Histoire des voitures hybrides: Armstrong, Lohner‑Porsche et Woods

Hajotthu, CC BY-SA 3.0, via Wikimedia Commons

Avant la Prius, des pionniers ont tenté l’hybride: Armstrong (1896), Lohner‑Porsche et Woods (1916). Histoire, limites et héritage de ces voitures hybrides.

L’histoire des voitures hybrides ne commence pas avec la Toyota Prius. Bien avant que l’emblème hybride ne devienne familier sur nos routes, des ingénieurs tentaient déjà de marier moteur à essence et entraînement électrique pour résoudre un problème très concret : obtenir la facilité d’usage et l’autonomie qu’une seule source d’énergie, à l’époque, peinait à offrir.

L’un des premiers exemples documentés est l’Armstrong Petrol‑Electric Hybrid de 1896. D’après le musée Louwman, il s’agit de la plus ancienne automobile hybride essence‑électricité, et sa description a des allures d’avant‑goût des idées qui suivront : démarreur électrique, transmission semi‑automatique, avance et retard d’allumage automatiques, jusqu’à un embrayage commandé électriquement. Le projet, en revanche, n’a pas débouché sur une activité viable : le musée indique qu’un seul exemplaire a été construit et que le concept s’est avéré non rentable.

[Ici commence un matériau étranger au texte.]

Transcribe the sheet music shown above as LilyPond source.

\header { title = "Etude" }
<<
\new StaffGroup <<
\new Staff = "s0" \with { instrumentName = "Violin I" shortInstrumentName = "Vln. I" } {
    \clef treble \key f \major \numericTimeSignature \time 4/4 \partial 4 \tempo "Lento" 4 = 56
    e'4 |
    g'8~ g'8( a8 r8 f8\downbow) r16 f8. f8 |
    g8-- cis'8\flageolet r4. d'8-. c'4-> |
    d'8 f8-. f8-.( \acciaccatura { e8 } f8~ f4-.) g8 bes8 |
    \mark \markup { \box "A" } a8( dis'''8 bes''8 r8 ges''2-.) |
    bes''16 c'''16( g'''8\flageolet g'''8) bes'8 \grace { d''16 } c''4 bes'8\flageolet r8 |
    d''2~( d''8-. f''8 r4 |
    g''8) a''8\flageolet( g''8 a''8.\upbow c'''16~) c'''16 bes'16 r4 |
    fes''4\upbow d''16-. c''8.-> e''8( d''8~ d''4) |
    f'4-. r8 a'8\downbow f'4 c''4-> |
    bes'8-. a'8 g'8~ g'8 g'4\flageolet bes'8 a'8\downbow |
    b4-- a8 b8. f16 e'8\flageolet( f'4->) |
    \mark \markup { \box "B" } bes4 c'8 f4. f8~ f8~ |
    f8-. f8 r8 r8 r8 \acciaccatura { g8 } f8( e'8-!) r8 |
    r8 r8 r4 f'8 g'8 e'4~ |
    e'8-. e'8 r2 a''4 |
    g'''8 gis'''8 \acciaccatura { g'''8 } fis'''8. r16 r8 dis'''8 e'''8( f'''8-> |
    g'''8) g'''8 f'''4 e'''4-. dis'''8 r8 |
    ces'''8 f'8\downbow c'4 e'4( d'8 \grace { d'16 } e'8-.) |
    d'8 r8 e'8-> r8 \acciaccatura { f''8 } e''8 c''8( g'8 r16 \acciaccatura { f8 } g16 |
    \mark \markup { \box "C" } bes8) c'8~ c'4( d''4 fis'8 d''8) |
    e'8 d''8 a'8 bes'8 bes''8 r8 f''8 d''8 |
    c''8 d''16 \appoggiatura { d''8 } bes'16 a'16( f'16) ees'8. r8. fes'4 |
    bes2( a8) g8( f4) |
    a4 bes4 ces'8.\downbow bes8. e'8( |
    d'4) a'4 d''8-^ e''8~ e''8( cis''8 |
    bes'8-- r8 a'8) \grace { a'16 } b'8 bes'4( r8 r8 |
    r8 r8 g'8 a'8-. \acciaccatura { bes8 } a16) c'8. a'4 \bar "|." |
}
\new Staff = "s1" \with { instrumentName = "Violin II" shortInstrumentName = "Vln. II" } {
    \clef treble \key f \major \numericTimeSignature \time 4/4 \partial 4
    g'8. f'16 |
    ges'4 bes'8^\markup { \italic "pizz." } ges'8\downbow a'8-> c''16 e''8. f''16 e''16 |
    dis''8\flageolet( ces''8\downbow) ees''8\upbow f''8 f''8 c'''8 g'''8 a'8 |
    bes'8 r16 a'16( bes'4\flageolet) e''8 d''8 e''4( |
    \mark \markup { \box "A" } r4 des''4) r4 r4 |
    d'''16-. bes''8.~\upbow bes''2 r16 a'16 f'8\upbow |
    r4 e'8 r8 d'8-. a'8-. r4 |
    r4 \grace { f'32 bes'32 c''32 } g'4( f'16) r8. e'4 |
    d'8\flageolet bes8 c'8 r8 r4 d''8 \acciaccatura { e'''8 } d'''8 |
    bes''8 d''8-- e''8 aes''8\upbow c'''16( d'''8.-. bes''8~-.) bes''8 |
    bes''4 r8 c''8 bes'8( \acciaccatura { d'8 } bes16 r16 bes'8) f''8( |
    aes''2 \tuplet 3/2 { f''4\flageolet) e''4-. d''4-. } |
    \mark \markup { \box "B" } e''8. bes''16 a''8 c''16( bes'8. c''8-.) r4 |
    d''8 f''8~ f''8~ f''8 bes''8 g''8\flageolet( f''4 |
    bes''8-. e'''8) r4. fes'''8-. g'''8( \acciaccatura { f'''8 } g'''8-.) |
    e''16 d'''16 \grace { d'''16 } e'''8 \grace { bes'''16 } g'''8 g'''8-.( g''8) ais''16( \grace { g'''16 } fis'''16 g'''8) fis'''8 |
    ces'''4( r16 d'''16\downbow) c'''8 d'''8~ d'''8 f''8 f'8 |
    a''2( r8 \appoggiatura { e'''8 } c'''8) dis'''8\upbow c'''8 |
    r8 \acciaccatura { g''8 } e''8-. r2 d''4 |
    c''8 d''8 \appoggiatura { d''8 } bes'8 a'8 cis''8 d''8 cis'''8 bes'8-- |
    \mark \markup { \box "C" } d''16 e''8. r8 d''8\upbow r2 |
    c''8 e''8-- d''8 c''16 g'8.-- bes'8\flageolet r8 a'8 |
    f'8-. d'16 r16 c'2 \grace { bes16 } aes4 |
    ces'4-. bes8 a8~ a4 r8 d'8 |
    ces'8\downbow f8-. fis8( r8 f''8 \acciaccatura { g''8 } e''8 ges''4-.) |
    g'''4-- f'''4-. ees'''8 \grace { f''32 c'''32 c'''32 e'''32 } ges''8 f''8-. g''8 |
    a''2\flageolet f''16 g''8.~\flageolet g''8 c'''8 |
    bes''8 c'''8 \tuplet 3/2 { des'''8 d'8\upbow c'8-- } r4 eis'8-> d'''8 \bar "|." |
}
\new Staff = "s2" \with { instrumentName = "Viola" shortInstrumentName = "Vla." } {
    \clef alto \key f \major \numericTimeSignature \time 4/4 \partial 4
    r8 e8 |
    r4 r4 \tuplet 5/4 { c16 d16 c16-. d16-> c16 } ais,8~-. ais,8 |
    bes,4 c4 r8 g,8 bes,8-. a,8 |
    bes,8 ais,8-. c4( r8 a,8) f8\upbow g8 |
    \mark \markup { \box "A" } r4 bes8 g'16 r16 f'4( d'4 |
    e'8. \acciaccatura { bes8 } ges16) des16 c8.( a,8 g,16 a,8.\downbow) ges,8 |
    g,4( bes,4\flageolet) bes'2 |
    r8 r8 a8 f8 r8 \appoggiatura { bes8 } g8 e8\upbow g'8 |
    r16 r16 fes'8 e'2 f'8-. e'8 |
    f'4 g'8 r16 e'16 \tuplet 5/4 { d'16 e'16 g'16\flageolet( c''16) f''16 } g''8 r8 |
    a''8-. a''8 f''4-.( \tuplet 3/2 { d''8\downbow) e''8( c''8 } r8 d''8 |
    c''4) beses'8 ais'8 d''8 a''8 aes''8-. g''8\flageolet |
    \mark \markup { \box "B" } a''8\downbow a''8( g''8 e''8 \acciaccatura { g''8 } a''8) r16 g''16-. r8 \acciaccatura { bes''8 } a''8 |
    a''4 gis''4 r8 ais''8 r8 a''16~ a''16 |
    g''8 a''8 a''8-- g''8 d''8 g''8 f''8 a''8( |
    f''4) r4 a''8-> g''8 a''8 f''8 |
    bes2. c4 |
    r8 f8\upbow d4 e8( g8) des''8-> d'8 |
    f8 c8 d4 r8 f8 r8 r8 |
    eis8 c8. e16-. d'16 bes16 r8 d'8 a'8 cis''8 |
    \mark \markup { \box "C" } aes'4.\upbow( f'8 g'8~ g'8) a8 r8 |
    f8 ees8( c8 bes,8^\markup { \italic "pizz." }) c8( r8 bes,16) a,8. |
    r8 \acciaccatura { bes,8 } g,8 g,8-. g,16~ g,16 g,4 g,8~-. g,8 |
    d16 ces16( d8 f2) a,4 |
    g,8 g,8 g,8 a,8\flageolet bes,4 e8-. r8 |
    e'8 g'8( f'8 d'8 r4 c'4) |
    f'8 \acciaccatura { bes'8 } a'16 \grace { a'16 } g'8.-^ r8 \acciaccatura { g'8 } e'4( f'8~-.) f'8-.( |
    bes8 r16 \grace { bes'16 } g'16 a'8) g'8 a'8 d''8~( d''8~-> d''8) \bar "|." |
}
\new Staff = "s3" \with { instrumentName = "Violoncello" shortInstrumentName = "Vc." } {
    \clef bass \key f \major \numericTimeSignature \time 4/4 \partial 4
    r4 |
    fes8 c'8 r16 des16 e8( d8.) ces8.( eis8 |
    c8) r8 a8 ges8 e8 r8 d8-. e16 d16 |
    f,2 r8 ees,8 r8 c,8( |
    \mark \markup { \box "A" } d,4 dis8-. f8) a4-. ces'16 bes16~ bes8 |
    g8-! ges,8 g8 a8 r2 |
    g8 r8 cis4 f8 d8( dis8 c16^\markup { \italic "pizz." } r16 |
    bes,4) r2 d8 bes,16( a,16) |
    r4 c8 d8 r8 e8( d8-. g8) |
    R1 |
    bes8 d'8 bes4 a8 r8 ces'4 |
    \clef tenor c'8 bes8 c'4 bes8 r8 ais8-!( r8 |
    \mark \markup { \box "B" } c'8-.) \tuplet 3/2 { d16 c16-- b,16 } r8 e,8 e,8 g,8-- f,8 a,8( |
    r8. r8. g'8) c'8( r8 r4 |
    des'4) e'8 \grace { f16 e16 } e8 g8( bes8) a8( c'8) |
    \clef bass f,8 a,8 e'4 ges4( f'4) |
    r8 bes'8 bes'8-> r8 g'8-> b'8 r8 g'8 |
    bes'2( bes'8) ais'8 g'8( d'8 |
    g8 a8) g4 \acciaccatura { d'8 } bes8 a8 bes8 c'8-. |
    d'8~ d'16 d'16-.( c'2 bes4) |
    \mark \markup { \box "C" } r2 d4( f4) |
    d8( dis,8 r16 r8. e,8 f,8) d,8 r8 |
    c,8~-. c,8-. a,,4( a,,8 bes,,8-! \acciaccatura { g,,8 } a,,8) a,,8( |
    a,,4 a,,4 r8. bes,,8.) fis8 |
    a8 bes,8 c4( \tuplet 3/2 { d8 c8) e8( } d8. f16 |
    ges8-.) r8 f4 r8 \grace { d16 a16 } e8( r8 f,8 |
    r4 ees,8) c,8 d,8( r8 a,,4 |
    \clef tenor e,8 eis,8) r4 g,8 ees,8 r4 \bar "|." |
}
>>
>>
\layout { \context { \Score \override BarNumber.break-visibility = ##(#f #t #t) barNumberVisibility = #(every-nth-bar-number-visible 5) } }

Semper Vivus Lohner‑Porsche / porsche.com

En Europe, un autre fil majeur mène à Ferdinand Porsche et au système Lohner‑Porsche. Les documents historiques de Porsche mettent en avant un développement hybride où un moteur à essence sert de source mobile d’électricité pour la chaîne cinématique, tandis que la propulsion peut être assurée de façon électrique, y compris via des moteurs logés dans les moyeux. Certaines sources décrivent cette architecture dans des termes qui correspondent à ce que l’on appellerait aujourd’hui un hybride en série, le moteur n’étant pas relié mécaniquement aux roues mais voué à générer de l’électricité. Porsche précise également qu’environ 300 véhicules ont été construits selon le système Lohner‑Porsche, avec des applications allant au‑delà des particuliers, comme les taxis et les services publics.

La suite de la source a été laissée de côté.